Similarly, yet in Düsseldorf, Özlem Altin and Ali Altin’s We sing with our light at Caprii—the experimental, a still very much daring space of Sies + Höke—channels the overlooked energies of everyday urban life into performative and photographic acts, transforming peripheral spaces into loci of social and aesthetic negotiation.
Also in Düsseldorf Rinde am Rhein—powered by Christoph Wiedemann—opens with Dan Vogt’s “Truth or Consequences”, a meditation on vulnerability and decision-making that unsettles the very stability of truth in image and language.
Back in Cologne, Ihsan Alisan’s Mouches Volantes presents Haiqing Wang’s “True Story & Other Stories”, where a staged wedding and a wall of displaced domestic objects erode the borders between fiction and lived experience. In both spaces, “truth” is revealed less as certainty than as performance, fragile and contingent—shaped by who tells it, how it circulates, and under what conditions. These programs remind me that truth, too, is bound to economies of exchange: rehearsed, archived, commodified, yet still capable of opening liminal terrains where collective imagination surpasses categorization.

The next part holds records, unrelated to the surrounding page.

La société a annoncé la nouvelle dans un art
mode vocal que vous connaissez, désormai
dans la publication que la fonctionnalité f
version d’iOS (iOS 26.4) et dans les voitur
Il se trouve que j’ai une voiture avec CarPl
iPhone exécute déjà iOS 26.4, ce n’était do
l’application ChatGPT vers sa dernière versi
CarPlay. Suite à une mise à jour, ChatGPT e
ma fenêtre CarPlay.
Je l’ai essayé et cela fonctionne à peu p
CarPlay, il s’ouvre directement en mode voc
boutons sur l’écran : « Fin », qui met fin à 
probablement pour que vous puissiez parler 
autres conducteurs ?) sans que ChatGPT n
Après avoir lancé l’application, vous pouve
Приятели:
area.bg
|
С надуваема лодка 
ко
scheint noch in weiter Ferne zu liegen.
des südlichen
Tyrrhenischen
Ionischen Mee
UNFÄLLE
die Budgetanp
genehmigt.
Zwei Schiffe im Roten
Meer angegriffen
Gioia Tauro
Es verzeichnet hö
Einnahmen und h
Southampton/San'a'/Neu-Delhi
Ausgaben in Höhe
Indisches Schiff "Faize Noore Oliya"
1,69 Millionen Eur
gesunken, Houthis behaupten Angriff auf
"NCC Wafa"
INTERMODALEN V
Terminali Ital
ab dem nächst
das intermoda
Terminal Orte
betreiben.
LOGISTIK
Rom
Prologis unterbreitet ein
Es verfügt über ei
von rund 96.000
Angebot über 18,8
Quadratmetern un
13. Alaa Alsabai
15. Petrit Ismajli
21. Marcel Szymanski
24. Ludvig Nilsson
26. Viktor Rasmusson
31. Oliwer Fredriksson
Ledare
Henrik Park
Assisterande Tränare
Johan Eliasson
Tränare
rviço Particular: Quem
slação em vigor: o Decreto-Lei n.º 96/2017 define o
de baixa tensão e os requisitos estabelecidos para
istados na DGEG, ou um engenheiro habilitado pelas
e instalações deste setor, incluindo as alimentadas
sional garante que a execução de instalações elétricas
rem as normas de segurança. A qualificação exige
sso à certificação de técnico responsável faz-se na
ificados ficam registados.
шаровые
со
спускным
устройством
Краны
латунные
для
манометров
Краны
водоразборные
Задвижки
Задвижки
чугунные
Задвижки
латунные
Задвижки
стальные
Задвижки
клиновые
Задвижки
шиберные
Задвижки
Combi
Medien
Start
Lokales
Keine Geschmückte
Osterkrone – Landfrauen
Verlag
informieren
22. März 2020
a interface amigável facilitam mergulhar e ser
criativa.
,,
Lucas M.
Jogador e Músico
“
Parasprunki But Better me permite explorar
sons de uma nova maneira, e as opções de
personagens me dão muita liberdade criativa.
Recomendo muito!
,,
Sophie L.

I am increasingly drawn to the interstices these days—the systemic cracks of the art world—where the rhythm of the cities is guided not by markets or institutions, but by the circulation of attention, care, and collective imagination. In response, I am opening a space myself, in the stairwell of a building in Oberkassel, set to launch later this year. It will be called Treppen.